A. Jihad; Sebagai Pendekatan Dakwah
Ibn Taymiyah (w. 728/1327) menafsirkan
jihad sebagai perang mempertahankan diri melawan kaum kafir apabila mereka
nyata-nyata mengancam Islam. Sedangkan terhadap orang-orang kafir yang tidak
menggangu dar Islam (wilayah damai),
menurut Ibn Taymiyah, tidak bisa dipaksa untuk memeluk Islam, karena “jika
orang kafir harus dibunuh apabila mereka tidak memeluk Islam, maka sesungguhnya
tindakan tersebut merupakan pemaksaan dalam agama.” Dan ini jelas bertentangan
dengan prinsip al-Qur’an Surat. al-Baqarah [2]; 256;
“Tidak
ada paksaan untuk (memasuki) agama (Islam); Sesungguhnya telah jelas jalan yang
benar daripada jalan yang sesat. karena itu Barangsiapa yang ingkar kepada
Thaghut dan beriman kepada Allah, Maka Sesungguhnya ia telah berpegang kepada
buhul tali yang Amat kuat yang tidak akan putus. dan Allah Maha mendengar lagi
Maha mengetahui.”
Banyak pemikir Islam modern membedakan
antara kekufuran dengan penganiayaan atau ketidakadilan. Kekufuran semata, sama
sekali tidak boleh dijadikan alasan untuk menyatakan perang. Kalangan pemikir
ini mengembangkan argumen mereka bahwa jihad hanya dibenarkan untuk
tujuan-tujuan mempertahankan diri. Argumen ini mereka gunakan untuk menjawab
tuduhan gencar Barat bahwa Islam adalah agama yang mengajarkan kekerasan.

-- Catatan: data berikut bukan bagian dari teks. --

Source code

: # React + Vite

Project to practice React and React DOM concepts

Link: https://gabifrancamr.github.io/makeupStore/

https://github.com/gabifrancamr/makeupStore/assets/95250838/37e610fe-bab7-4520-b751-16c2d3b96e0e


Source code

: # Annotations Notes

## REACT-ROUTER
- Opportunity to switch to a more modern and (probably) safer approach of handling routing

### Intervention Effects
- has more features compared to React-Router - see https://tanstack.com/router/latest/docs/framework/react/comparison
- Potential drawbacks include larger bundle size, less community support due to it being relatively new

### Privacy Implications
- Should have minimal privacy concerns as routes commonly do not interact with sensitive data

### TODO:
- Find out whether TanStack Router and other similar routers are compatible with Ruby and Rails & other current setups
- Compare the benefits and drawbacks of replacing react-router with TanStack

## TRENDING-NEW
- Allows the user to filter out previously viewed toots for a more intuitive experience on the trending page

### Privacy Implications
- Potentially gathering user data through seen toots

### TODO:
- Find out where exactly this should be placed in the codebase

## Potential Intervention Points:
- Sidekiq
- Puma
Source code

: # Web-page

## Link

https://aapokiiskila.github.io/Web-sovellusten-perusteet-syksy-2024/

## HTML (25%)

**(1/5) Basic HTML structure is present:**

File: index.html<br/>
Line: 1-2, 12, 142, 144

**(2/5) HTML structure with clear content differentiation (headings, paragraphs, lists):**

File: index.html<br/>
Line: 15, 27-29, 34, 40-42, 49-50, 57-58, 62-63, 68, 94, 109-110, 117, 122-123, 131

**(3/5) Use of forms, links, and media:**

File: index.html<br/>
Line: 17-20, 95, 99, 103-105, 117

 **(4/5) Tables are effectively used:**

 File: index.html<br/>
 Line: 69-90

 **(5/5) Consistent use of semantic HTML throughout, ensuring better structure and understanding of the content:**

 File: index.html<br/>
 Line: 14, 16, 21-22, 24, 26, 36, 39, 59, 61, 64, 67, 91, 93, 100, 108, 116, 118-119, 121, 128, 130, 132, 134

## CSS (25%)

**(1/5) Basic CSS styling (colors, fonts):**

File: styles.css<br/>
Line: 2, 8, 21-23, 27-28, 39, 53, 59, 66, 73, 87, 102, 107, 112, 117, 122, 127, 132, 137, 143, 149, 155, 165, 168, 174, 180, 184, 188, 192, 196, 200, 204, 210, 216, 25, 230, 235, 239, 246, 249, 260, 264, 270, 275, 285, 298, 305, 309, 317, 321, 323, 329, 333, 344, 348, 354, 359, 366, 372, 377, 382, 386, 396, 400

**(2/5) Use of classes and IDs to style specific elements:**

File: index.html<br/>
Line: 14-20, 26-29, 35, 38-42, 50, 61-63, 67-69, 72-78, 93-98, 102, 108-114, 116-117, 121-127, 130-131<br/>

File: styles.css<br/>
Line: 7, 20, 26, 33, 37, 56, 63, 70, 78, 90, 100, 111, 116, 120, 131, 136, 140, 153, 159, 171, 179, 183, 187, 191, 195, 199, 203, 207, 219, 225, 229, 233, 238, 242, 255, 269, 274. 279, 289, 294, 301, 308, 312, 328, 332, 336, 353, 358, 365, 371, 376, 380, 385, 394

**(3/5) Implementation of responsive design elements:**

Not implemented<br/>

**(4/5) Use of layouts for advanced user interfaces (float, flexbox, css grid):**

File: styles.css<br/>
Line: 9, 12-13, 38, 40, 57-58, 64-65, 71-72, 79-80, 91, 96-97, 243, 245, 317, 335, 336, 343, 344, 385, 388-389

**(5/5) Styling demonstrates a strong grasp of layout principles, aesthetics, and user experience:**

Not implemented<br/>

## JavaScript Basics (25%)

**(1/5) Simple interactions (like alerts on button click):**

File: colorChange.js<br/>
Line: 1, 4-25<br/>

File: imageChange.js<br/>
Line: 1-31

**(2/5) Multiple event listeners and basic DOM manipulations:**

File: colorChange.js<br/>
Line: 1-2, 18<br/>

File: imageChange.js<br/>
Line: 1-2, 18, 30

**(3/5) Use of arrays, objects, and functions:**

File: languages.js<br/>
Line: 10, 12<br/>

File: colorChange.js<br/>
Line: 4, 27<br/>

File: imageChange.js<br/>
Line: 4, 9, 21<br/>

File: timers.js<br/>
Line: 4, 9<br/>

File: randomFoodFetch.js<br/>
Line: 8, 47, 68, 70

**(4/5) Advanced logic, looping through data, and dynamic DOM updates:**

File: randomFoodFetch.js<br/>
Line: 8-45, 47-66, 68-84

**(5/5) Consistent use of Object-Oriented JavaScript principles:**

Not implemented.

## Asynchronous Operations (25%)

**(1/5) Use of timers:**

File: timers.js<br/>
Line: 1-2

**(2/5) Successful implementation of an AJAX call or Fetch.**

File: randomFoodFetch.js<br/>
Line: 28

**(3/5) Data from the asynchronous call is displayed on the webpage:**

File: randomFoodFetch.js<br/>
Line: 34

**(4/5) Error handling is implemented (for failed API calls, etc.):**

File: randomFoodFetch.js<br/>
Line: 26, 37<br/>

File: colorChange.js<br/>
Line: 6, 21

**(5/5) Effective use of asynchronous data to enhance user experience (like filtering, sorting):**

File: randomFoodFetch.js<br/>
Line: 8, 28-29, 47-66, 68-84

Seorang ahli figh terkenal Mesir, Mahmud Syaltut (1893-1963, misalnya,
mengatakan bahwa ayat-ayat dalam al-Qur’an yang memerintahkan umat Islam untuk
memerangi kaum kafir sama sekali tidak berarti mereka harus diperangi karena
kepercayaannya yang berbeda itu. Ayat-ayat tersebut, menurut Syaltut,
sebenarnya hanya ditujukan kepada orang-orang kafir yang bersikap menyerang
terhadap dakwah Islam. Demikian pula dengan kalangan modernis Mesir, seperti
Muhammad ‘Abduh dan Rasyid Ridha yang berpendapat bahwa ayat-ayat al-Qur’an
tersebut berisi perintah mutlak untuk memerangi mereka yang melanggar
perjanjian, atau memulai serangan terhadap komunitas Islam.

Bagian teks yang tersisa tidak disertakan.